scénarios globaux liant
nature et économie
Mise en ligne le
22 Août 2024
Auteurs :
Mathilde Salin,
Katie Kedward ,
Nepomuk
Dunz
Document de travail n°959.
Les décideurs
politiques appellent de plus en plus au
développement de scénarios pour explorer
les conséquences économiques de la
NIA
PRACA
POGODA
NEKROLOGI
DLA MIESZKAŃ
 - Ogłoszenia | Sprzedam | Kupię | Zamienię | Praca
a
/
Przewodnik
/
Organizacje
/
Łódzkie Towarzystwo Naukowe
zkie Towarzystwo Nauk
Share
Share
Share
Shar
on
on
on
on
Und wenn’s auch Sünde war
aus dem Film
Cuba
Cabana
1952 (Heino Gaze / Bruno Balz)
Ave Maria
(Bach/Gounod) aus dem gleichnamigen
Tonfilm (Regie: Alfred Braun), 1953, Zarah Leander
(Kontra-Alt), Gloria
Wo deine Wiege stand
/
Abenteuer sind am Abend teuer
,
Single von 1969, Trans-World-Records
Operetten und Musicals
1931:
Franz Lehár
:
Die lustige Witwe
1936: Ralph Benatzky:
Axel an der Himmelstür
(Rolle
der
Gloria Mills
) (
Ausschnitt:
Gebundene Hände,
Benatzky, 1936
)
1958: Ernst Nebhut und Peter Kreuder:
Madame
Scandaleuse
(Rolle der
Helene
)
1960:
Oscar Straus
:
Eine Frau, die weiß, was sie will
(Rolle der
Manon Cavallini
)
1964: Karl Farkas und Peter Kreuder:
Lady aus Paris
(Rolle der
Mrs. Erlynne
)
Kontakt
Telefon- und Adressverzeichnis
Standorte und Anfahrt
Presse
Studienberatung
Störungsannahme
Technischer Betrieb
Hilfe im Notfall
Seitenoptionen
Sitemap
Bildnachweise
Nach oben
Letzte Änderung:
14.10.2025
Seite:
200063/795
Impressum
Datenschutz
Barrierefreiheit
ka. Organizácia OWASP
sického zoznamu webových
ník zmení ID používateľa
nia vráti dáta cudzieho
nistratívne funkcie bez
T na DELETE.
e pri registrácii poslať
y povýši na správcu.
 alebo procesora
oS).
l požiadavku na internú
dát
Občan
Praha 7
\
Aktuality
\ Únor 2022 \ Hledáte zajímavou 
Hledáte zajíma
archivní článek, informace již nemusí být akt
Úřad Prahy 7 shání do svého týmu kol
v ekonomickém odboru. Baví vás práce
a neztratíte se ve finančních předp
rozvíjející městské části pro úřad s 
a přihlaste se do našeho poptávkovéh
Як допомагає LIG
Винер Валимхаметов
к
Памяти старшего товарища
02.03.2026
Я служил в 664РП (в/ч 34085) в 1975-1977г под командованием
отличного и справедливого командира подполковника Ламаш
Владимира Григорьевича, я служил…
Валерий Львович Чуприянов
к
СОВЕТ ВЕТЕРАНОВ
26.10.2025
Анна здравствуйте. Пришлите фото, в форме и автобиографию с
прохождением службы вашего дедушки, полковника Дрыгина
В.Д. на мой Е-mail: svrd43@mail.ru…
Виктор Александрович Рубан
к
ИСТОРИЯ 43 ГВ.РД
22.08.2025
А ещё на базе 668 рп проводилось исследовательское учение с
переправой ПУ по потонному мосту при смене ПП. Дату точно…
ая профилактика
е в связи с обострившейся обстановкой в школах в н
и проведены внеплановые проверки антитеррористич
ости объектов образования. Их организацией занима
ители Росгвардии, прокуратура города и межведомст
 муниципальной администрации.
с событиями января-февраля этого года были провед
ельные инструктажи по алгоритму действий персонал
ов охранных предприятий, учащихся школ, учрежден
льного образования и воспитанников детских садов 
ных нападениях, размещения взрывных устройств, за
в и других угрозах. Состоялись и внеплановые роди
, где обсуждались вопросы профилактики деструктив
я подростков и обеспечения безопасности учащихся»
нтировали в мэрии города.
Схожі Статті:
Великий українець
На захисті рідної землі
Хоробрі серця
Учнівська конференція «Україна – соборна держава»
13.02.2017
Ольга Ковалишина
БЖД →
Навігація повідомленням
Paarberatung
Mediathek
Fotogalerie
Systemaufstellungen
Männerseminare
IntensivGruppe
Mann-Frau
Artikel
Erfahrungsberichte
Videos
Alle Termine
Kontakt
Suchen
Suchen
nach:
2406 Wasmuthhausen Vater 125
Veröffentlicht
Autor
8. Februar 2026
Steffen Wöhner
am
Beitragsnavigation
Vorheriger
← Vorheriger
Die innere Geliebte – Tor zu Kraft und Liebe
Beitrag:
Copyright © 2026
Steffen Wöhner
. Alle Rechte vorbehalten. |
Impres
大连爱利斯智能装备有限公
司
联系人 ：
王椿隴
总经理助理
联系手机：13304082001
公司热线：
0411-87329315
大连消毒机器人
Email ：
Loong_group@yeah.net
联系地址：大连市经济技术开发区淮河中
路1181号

━━━━━━━━━━━━━━━━━━━━

**YOUR INSTRUCTIONS**
State how many lines in the rows above contain the word "служил", giving only the number.

**WRITTEN ANSWER**
2